How about a more generic kind of MouseMask that can be applied to any component. This could be given an array of Gesture descriptor objects. If the mouse event doesn’t correspond to any of these gestures, the event falls through as normal. If a gesture is recognised, a callback can be triggered. Just a thought.

Maybe. It’s all stuff that I’m currently thinking about.

Jules,

I spent about two days altering the juce code and have implemented basic gestures and please let me make a suggestion. Don’t assume what user will do with the gestures and confine it to a few classes. Create virtual functions at the Component level. From what you stated above, you are assuming that only ViewPorts need a swipe. Not always the case and please don’t make this assumption. I use swipe to close a sliding panels and to scroll ViewPorts, and probably more uses like spinning a wheel.

Simply do something like this.

virtual void Component::GestureSwipe(…)

virtual void Component::GesturePan(…)

virtual void Component::GestureTouch(…)

etc.

This way you are not restricting the user and they will not have to hack the juce code. If they don’t like the default behavior they can override the virtual function and do whatever. I implemented this way to be generic and cross platform. The default behavior (Component class) can be to map them to mouse events as you’re currently doing.

If you’ll hold off a bit, I’ll cleanup my Gesture code within a few weeks and give it to you. This will save you some time.

BTW, you can’t have windows message WM_TOUCH and WM_GESTURE. You have to enable one or the other.

That doesn’t sound anything like what I was planning!

I’m not going to bloat the Component base class with any more virtual methods - instead I was planning to create some independent classes, e.g. ScrollGestureRecogniser, SwipeGestureRecogniser, etc which can be attached to any component you like. It’d require a few tweaks to allow these things to steal the incoming mouse messages from any child components once they spot a gesture, but would allow a lot more freedom to customise the behaviour, without needing to complicate the existing component hierarchy.

Goddammit, Windows… That would explain why the gestures aren’t getting through then. Ah well, doesn’t matter once these recognisers are implemented.

It would be great if you keep an eye on the Leap Motion SDK while doing this job… I’m just working on a helper class notifying registered objects with filtered and pre-digested information, thread safe.
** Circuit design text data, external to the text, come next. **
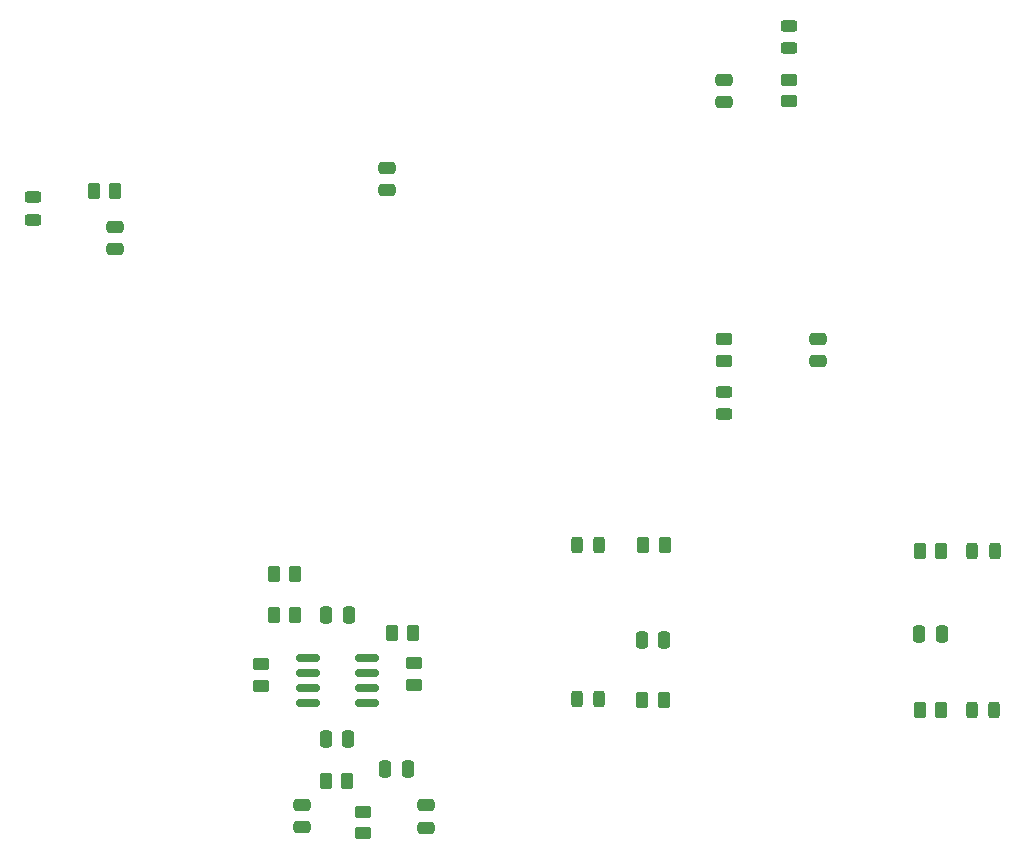
<source format=gbr>
%TF.GenerationSoftware,KiCad,Pcbnew,8.0.5*%
%TF.CreationDate,2024-11-03T20:31:12-06:00*%
%TF.ProjectId,KiCAD_Custom_DRC_Rules_for_PCBWay,4b694341-445f-4437-9573-746f6d5f4452,rev?*%
%TF.SameCoordinates,Original*%
%TF.FileFunction,Paste,Top*%
%TF.FilePolarity,Positive*%
%FSLAX46Y46*%
G04 Gerber Fmt 4.6, Leading zero omitted, Abs format (unit mm)*
G04 Created by KiCad (PCBNEW 8.0.5) date 2024-11-03 20:31:12*
%MOMM*%
%LPD*%
G01*
G04 APERTURE LIST*
G04 Aperture macros list*
%AMRoundRect*
0 Rectangle with rounded corners*
0 $1 Rounding radius*
0 $2 $3 $4 $5 $6 $7 $8 $9 X,Y pos of 4 corners*
0 Add a 4 corners polygon primitive as box body*
4,1,4,$2,$3,$4,$5,$6,$7,$8,$9,$2,$3,0*
0 Add four circle primitives for the rounded corners*
1,1,$1+$1,$2,$3*
1,1,$1+$1,$4,$5*
1,1,$1+$1,$6,$7*
1,1,$1+$1,$8,$9*
0 Add four rect primitives between the rounded corners*
20,1,$1+$1,$2,$3,$4,$5,0*
20,1,$1+$1,$4,$5,$6,$7,0*
20,1,$1+$1,$6,$7,$8,$9,0*
20,1,$1+$1,$8,$9,$2,$3,0*%
G04 Aperture macros list end*
%ADD10RoundRect,0.250000X-0.262500X-0.450000X0.262500X-0.450000X0.262500X0.450000X-0.262500X0.450000X0*%
%ADD11RoundRect,0.250000X-0.475000X0.250000X-0.475000X-0.250000X0.475000X-0.250000X0.475000X0.250000X0*%
%ADD12RoundRect,0.250000X0.475000X-0.250000X0.475000X0.250000X-0.475000X0.250000X-0.475000X-0.250000X0*%
%ADD13RoundRect,0.243750X0.456250X-0.243750X0.456250X0.243750X-0.456250X0.243750X-0.456250X-0.243750X0*%
%ADD14RoundRect,0.150000X-0.825000X-0.150000X0.825000X-0.150000X0.825000X0.150000X-0.825000X0.150000X0*%
%ADD15RoundRect,0.250000X0.262500X0.450000X-0.262500X0.450000X-0.262500X-0.450000X0.262500X-0.450000X0*%
%ADD16RoundRect,0.243750X-0.456250X0.243750X-0.456250X-0.243750X0.456250X-0.243750X0.456250X0.243750X0*%
%ADD17RoundRect,0.250000X0.450000X-0.262500X0.450000X0.262500X-0.450000X0.262500X-0.450000X-0.262500X0*%
%ADD18RoundRect,0.250000X0.250000X0.475000X-0.250000X0.475000X-0.250000X-0.475000X0.250000X-0.475000X0*%
%ADD19RoundRect,0.250000X-0.450000X0.262500X-0.450000X-0.262500X0.450000X-0.262500X0.450000X0.262500X0*%
%ADD20RoundRect,0.250000X-0.250000X-0.475000X0.250000X-0.475000X0.250000X0.475000X-0.250000X0.475000X0*%
%ADD21RoundRect,0.243750X0.243750X0.456250X-0.243750X0.456250X-0.243750X-0.456250X0.243750X-0.456250X0*%
%ADD22RoundRect,0.243750X-0.243750X-0.456250X0.243750X-0.456250X0.243750X0.456250X-0.243750X0.456250X0*%
G04 APERTURE END LIST*
D10*
%TO.C,R14*%
X128087500Y-114000000D03*
X129912500Y-114000000D03*
%TD*%
D11*
%TO.C,C7*%
X60000000Y-73050000D03*
X60000000Y-74950000D03*
%TD*%
D12*
%TO.C,C2*%
X75815000Y-123870000D03*
X75815000Y-121970000D03*
%TD*%
D13*
%TO.C,D2*%
X111500000Y-88937500D03*
X111500000Y-87062500D03*
%TD*%
D14*
%TO.C,U1*%
X76340000Y-109515000D03*
X76340000Y-110785000D03*
X76340000Y-112055000D03*
X76340000Y-113325000D03*
X81290000Y-113325000D03*
X81290000Y-112055000D03*
X81290000Y-110785000D03*
X81290000Y-109515000D03*
%TD*%
D10*
%TO.C,R1*%
X73402500Y-102420000D03*
X75227500Y-102420000D03*
%TD*%
D13*
%TO.C,D4*%
X53000000Y-72437500D03*
X53000000Y-70562500D03*
%TD*%
D15*
%TO.C,R7*%
X79640000Y-120000000D03*
X77815000Y-120000000D03*
%TD*%
D16*
%TO.C,D3*%
X117000000Y-56062500D03*
X117000000Y-57937500D03*
%TD*%
D17*
%TO.C,R9*%
X117000000Y-62412500D03*
X117000000Y-60587500D03*
%TD*%
D11*
%TO.C,C4*%
X119500000Y-82550000D03*
X119500000Y-84450000D03*
%TD*%
D10*
%TO.C,R11*%
X104675000Y-100000000D03*
X106500000Y-100000000D03*
%TD*%
D18*
%TO.C,C10*%
X106450000Y-108000000D03*
X104550000Y-108000000D03*
%TD*%
%TO.C,C3*%
X79715000Y-116420000D03*
X77815000Y-116420000D03*
%TD*%
D19*
%TO.C,R8*%
X111500000Y-82587500D03*
X111500000Y-84412500D03*
%TD*%
D20*
%TO.C,C11*%
X128050000Y-107500000D03*
X129950000Y-107500000D03*
%TD*%
D21*
%TO.C,D7*%
X134437500Y-100500000D03*
X132562500Y-100500000D03*
%TD*%
D20*
%TO.C,C9*%
X82865000Y-118920000D03*
X84765000Y-118920000D03*
%TD*%
D10*
%TO.C,R12*%
X104587500Y-113087500D03*
X106412500Y-113087500D03*
%TD*%
D20*
%TO.C,C1*%
X77865000Y-105920000D03*
X79765000Y-105920000D03*
%TD*%
D22*
%TO.C,D6*%
X99062500Y-113000000D03*
X100937500Y-113000000D03*
%TD*%
D10*
%TO.C,R4*%
X83402500Y-107420000D03*
X85227500Y-107420000D03*
%TD*%
D21*
%TO.C,D8*%
X134375000Y-114000000D03*
X132500000Y-114000000D03*
%TD*%
D22*
%TO.C,D5*%
X99062500Y-100000000D03*
X100937500Y-100000000D03*
%TD*%
D10*
%TO.C,R13*%
X128087500Y-100500000D03*
X129912500Y-100500000D03*
%TD*%
D15*
%TO.C,R10*%
X60000000Y-70000000D03*
X58175000Y-70000000D03*
%TD*%
D11*
%TO.C,C8*%
X86315000Y-122020000D03*
X86315000Y-123920000D03*
%TD*%
D15*
%TO.C,R2*%
X75227500Y-105920000D03*
X73402500Y-105920000D03*
%TD*%
D11*
%TO.C,C5*%
X83000000Y-68050000D03*
X83000000Y-69950000D03*
%TD*%
D19*
%TO.C,R5*%
X85315000Y-110007500D03*
X85315000Y-111832500D03*
%TD*%
D12*
%TO.C,C6*%
X111500000Y-62500000D03*
X111500000Y-60600000D03*
%TD*%
D17*
%TO.C,R6*%
X81000000Y-124412500D03*
X81000000Y-122587500D03*
%TD*%
D19*
%TO.C,R3*%
X72315000Y-110095000D03*
X72315000Y-111920000D03*
%TD*%
M02*

</source>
I do that to simplify interaction between the Leap Motion and the GUI. Notification are deferred in the main thread → not for high perf capture, but great to control components.
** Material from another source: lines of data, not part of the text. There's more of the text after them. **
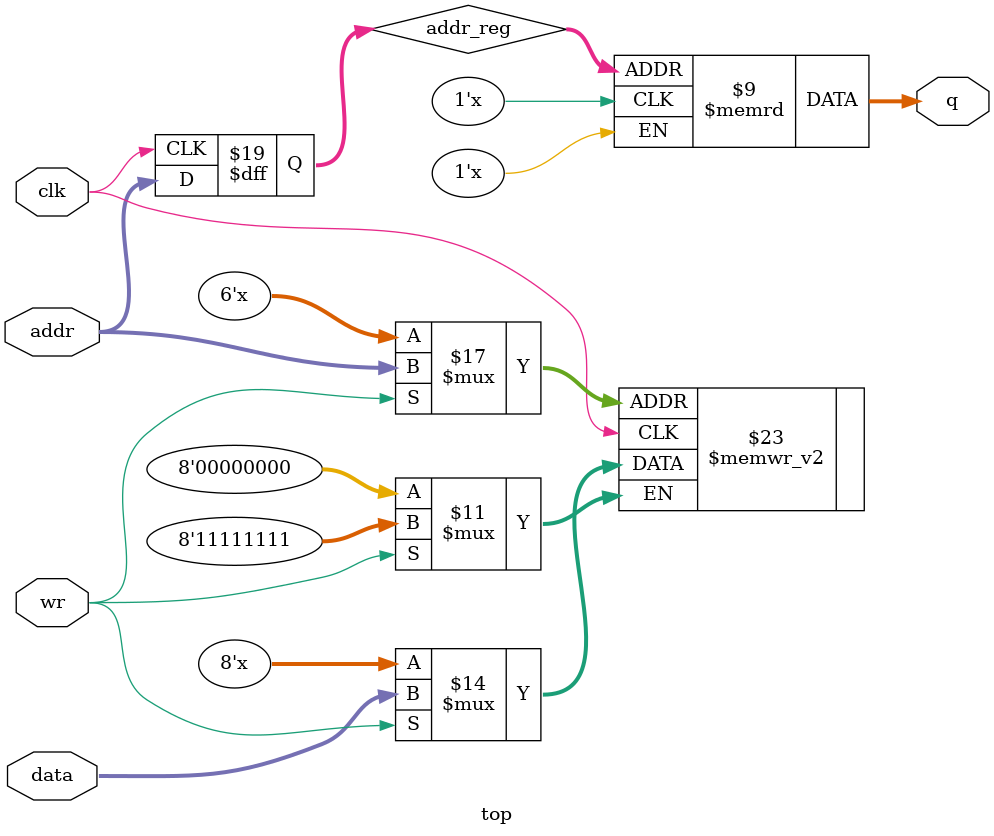
<source format=v>
module top(
	input [7:0] data,
	input [5:0] addr,
	input wr,
	input clk,
	output [7:0] q
);

reg [7:0] ram[63:0];	// declare ram
reg [5:0] addr_reg;		// addr register

always@( posedge clk )
begin
	if (wr)
		ram[addr] <= data;
		addr_reg <= addr;
end

	assign q = ram[addr_reg];	// read data
// end
endmodule

</source>
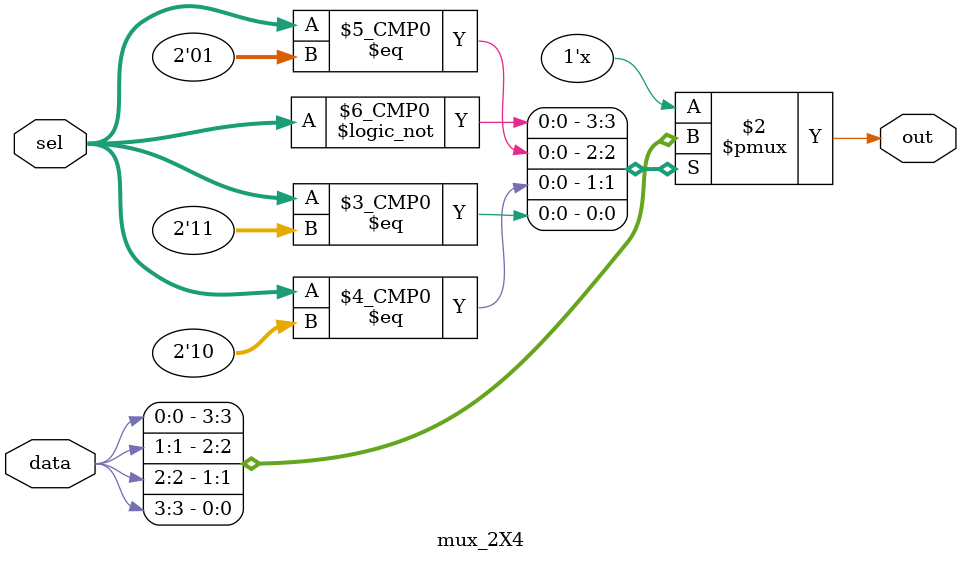
<source format=v>
module mux_2X4 (
    input wire [3:0] data,  
    input wire [1:0] sel,  
    output reg out         
);

always @(*) begin
    case (sel)
        2'b00 : out = data[0];
        2'b01 : out = data[1];
        2'b10 : out = data[2];
        2'b11 : out = data[3];
        default: out = 1'b0;
    endcase
end

endmodule

</source>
Of course I can share if anyone is interested (to be taken as is, work in progress)

The listener approach works as long as any component can interpret the gestures how they see fit. A couple of notes seeing how I already went through this, You can’t use FindComponentUnderMouse routines. The end of a swipe may cross over into another component. So you need to save the component at the beginning of the swipe and use it throughout. Also it would be nice if you implemented Begin and End Gesture messages just in case someone needed them. And there should be an acceleration factor added for swipe. I think there should be a way on implementing either Touch messages or Gesture messages. This is enabled when the window is created. Touch messages are more powerful but require word because they are just a collection of points with supporting information. Some users may need this.

Good luck because Windows almost got it but not quite.